Yahweh Rophe - The Lord Who Heals
Rophe. In Hebrew, this word means to “heal,” “cure,” “restore,” or “make whole.” As God led me to begin going deeper into His name, Yahweh Rophe, “The Lord Who Heals,” I could not have known how much our nation would need this very reminder just a week later.
In midst of unrest, deep pain, injustice, riots and racial tensions, this scene of snow blanketing the desert came as such a stark contrast from the swirling emotions that have recently overtaken our nation.
It is a vision I have been wanting to paint for over a year, but I had no idea why. When a friend recently asked if I had ever considered painting snow in the desert, I knew it was time to start.
With only a visual reference from which to work and the knowledge that Yahweh Rophe was the central focus of this piece, I began to ask the Lord, as I often do, why now? His answer came quickly in the form of the story of Moses at the waters of Marah.
In Exodus 15:20-27, God brings His children out into the desert to test them. Now, they had just rejoiced after passing through the red sea and seeing Pharaoh’s army defeated, but quickly their rejoicing turned into complaining as bitter as the water at Marah.
Springs are often bitter in the Sinai desert and the bitterness they encountered at this place, just days from the Red Sea, was no different.
In this moment of deep crisis, with no water for the thousands of Israelites, their faith failed. Their belief faltered and they began to rebel against the very God who led them out of slavery just days before.
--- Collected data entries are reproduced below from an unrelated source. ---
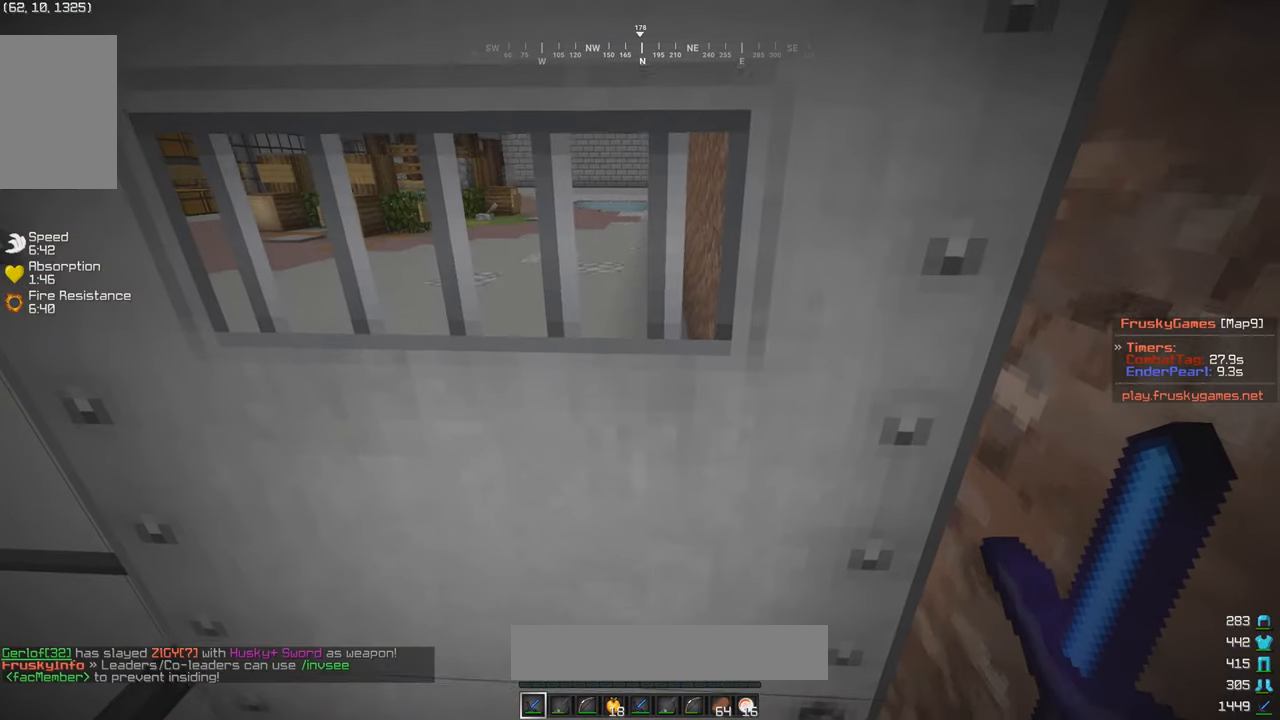
{"keys": [], "mouse": [], "events": [[300, "a", "down"], [300, "w", "down"], [383, "a", "up"], [383, "w", "up"]]}
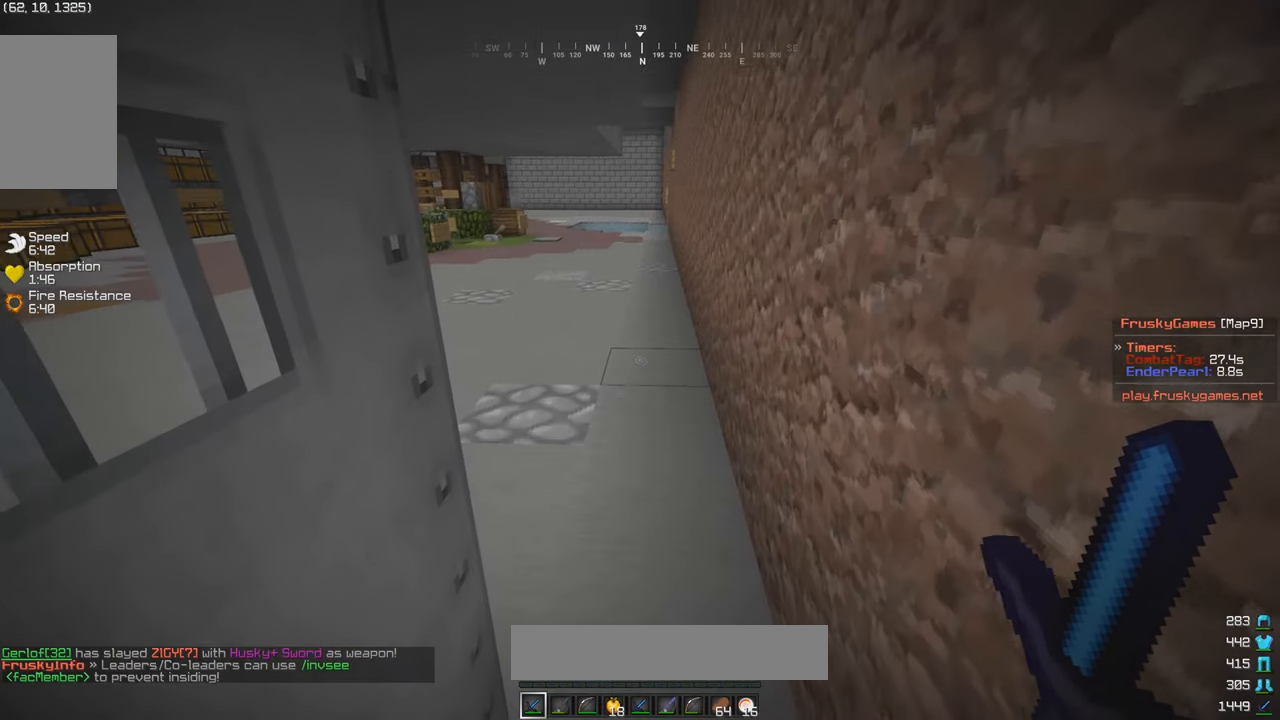
{"keys": ["w"], "mouse": [], "events": [[50, "w", "down"]]}
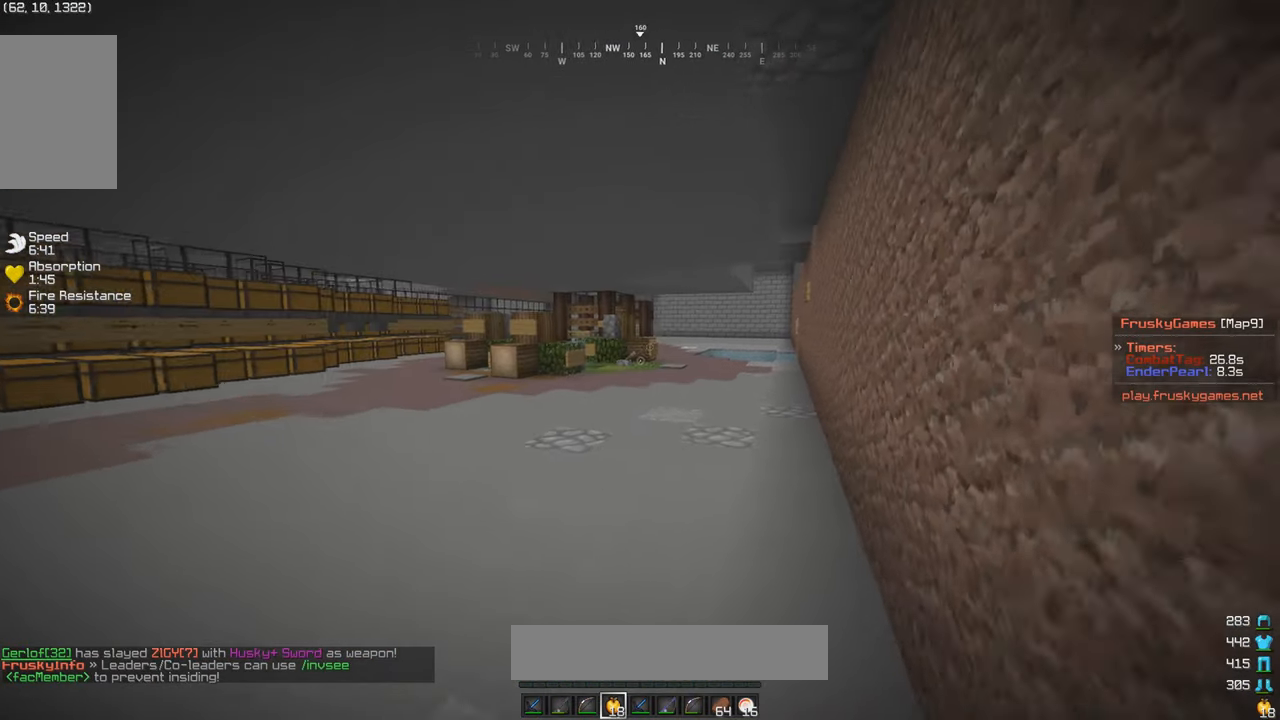
{"keys": ["w"], "mouse": ["left"], "events": [[400, "mouse_left", "down"]]}
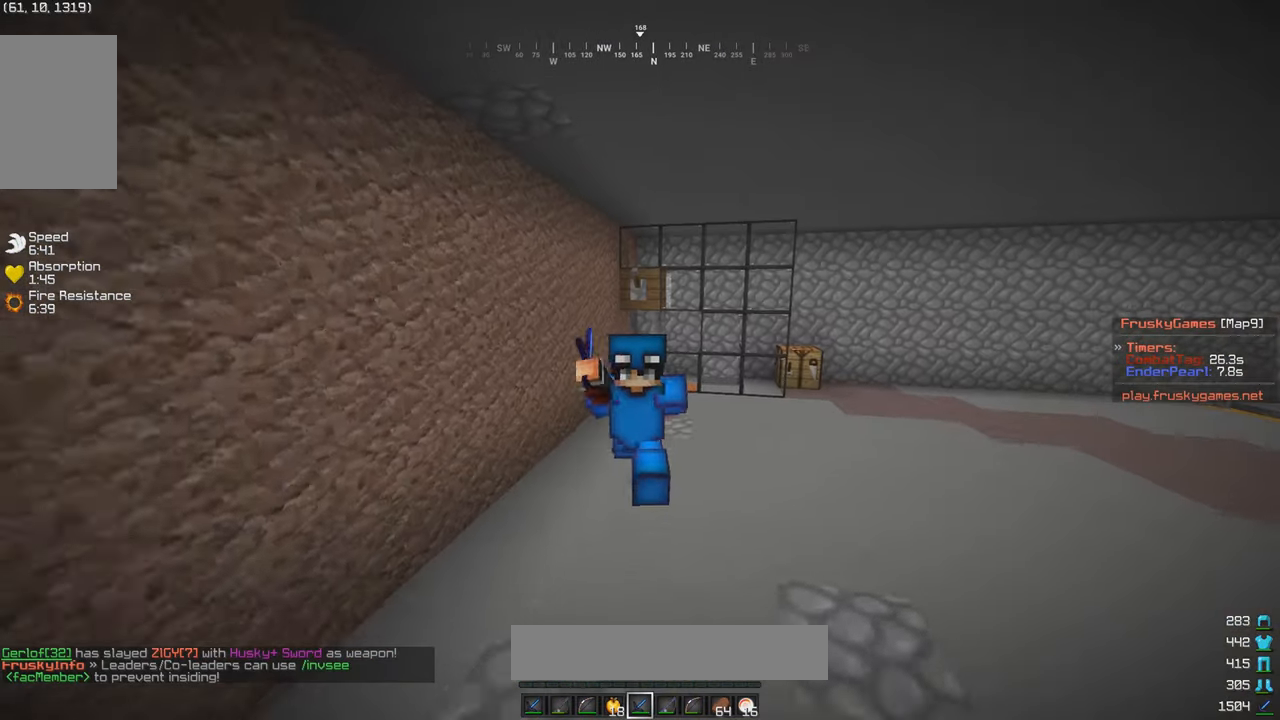
{"keys": ["w"], "mouse": ["left"], "events": [[283, "mouse_left", "up"], [350, "mouse_left", "down"]]}
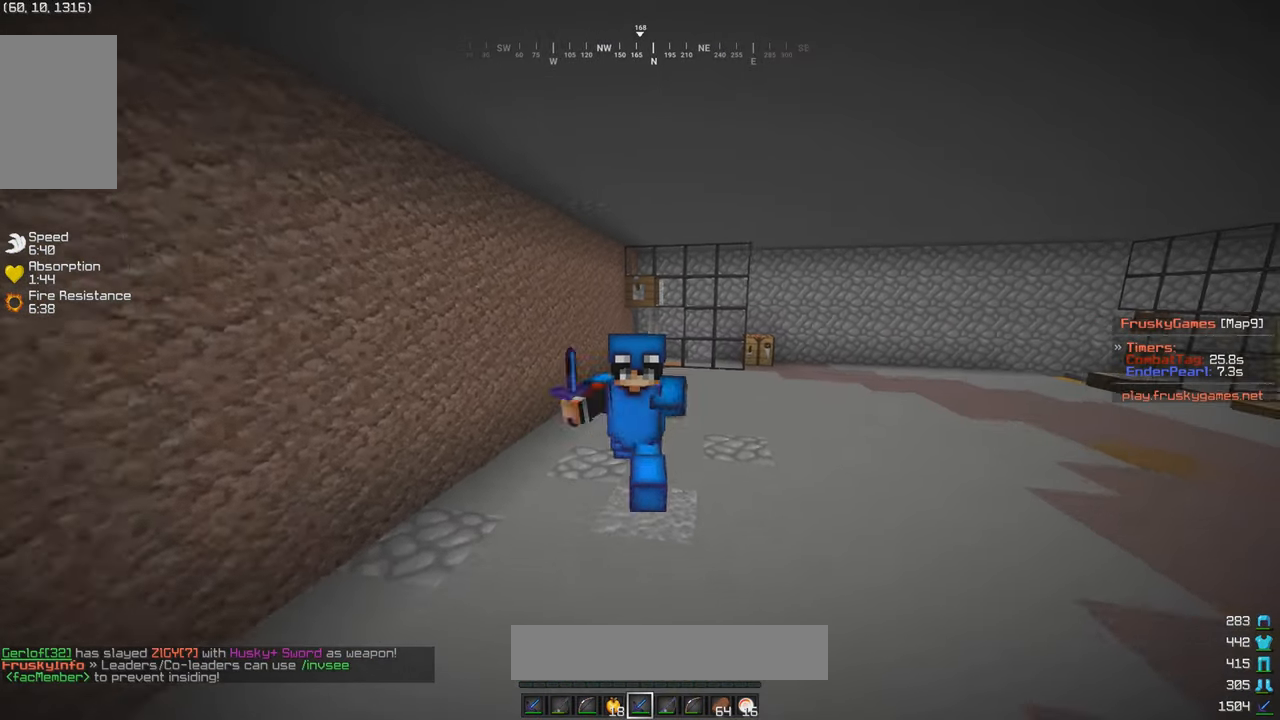
{"keys": ["w"], "mouse": ["left"], "events": [[333, "mouse_left", "up"], [400, "mouse_left", "down"]]}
It is then that Moses did what they should have done — He cries out to God.
And God does not hesitate. He wastes no time showing Moses a tree to throw into the water and in a moment He miraculously sweetens the spring. There is no word of rebuke, no chastising - just a sweet and gracious response from God. He makes the waters drinkable. He heals them.
It is no wonder then that this is the first place that He introduces Himself to His people as Yahweh Rophe, reminding them that freedom from serving Pharaoh, doesn’t mean “anything goes,” it means freedom to serve Yahweh alone. If they do, He promises that, “I am the Lord who heals you.” (Exodus 15:26)
It’s at this moment I realized that the test wasn’t meant to create failure, but was used to show them the weakness of their faith and need for Him. I believe we stand at the same crossroads today.